Politique

Salma Yaqoob : l'autre gauche aux élections britanniques

Article publié le 21 avril 2010
Article publié le 21 avril 2010
Un cocktail d'altermondialisme, de pacifisme et d'écologisme assez explosif s'est emparé du Royaume-Uni à l'approche des élections législatives britanniques. Elle s'appelle Salma Yaqoob, son parti « Respect », désireux de renouer avec les classes populaires, espère bien faire de l'ombre aux travaillistes le 6 mai 2010.

« Je suis une musulmane britannique mais je n’aime pas que l’on me force à me définir ainsi ». Salma Yaqoob, candidate aux élections législatives britanniques du 6 mai 2010 pour le parti « Respect »

On se souvient que la présence d’une candidate voilée sur la liste du Nouveau parti anticapitaliste (NPA) dans le Vaucluse (Sud-est de la France) avait défrayé la chronique lors des élections régionales françaises de mars 2010. Au Royaume-Uni, la donne semble différente: la candidate de « Respect », âgé de 39 ans, arbore fièrement son voile. Salma Yaqoob le justifie volontiers au nom « du libre choix des femmes de porter ou non le voile. » Pour autant elle soutient « également le fait que les femmes choisissent de ne pas le porter qu’elles soient en Arabie Saoudite, en Iran, en Afghanistan ou au Royaume-Uni. » S’affichant ouvertement comme pro-palestinienne, la leader de la coalition « Stop the war » (« arrêtez la guerre ») à Birmingham a aussi appelé le 27 mars dernier à la fermeture de l’ambassade d’Israël à Londres, en écho à l’appel d’une autre personnalité de sa coalition : Georges Galloway.
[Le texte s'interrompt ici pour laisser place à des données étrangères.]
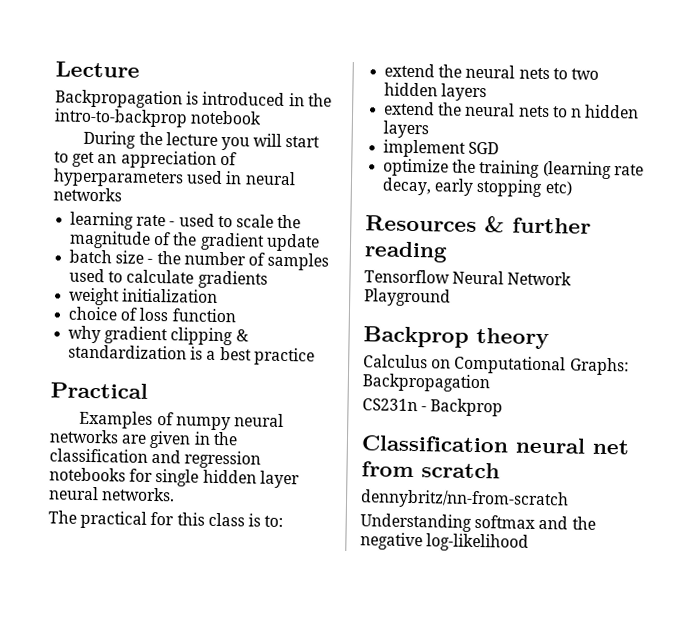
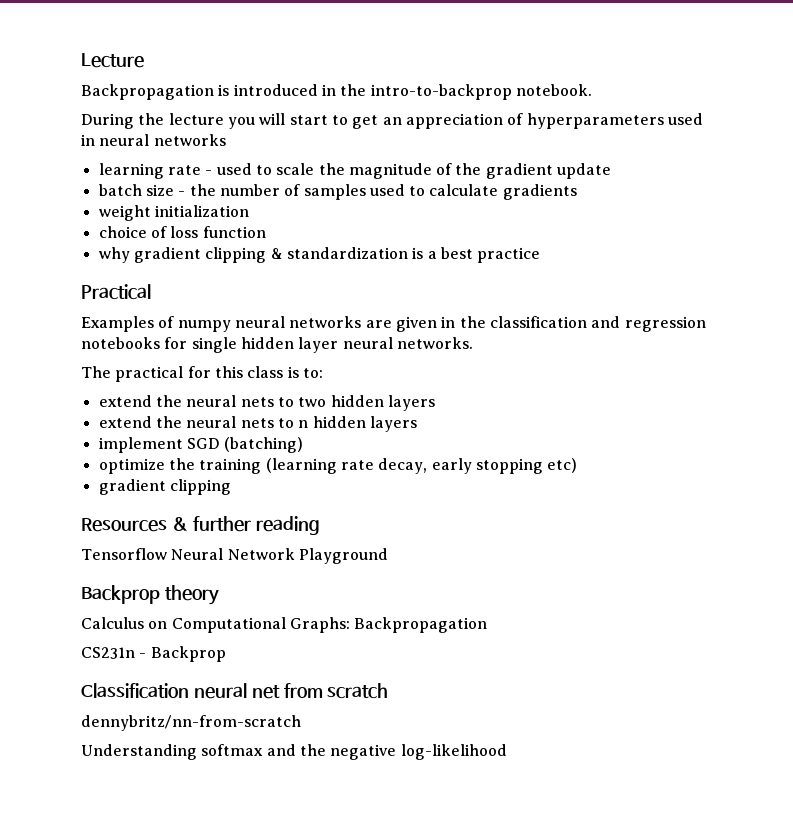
[190,110,263,125] notebook -> [515,84,592,96] notebook.
(500, 148) none -> [224,437,304,453] (batching)
(573, 188) none -> [98,479,231,495] // gradient clipping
Pacifisme, écologisme et altermondialisme

Salma Yaqoob a tenu de nombreuses chroniques dans le prestigieux journal britannique de gauche The Guardian. Elle y développe une critique assez virulente du gouvernement travailliste au pouvoir depuis 1997 : « Le parti travailliste ne peut s’en prendre qu’à lui-même. Et il a une large part de responsabilité dans la situation actuelle car il a créé les conditions qui ont permis la crise que nous connaissons ». Stigmatisant le consensus « néo-libéral » qui unit les conservateurs, les libéraux démocrates et les travaillistes. Elle ébauche, un début de programme qui tient en quelques mots : « Il faut élargir le champ d’intervention de l’état, investir massivement dans la construction de logements, et taxer les riches pour aider la majorité de la population touchée par la récession. » Ce cocktail d’altermondialisme, de pacifisme, de féminisme et d’écologie semble prospérer dans certaines circonscriptions où « Respect » mène un travail de terrain, notamment à Birmingham où la jeune femme a été élu en 2006 conseillère municipale.

Respect à la chambre des communes ?

 Visite dans le club de Boxe Frank's Boxing GymEn 2005, la leader de « Respect » avait frôlé l’élection dans la circonscription classée très à gauche de Sparkbrook à Birmingham. C’est en 2006 qu’elle obtient sa première victoire en devenant conseillère municipale du quartier de Sparkbrook. Aux prochaines élections législatives, la candidate sera principalement opposée au travailliste Roger Godsiff (dont le soutien à la guerre en Irak est largement stigmatisé sur les tracts de la candidate), dans une zone où le taux de chômage dépasse allègrement les 10%. Qu’elle l’emporte ou non, Salma Yaqoob sera l’une des seules candidates progressistes à pouvoir faire un peu d’ombre à la domination des travaillistes sur le reste de la gauche anglaise.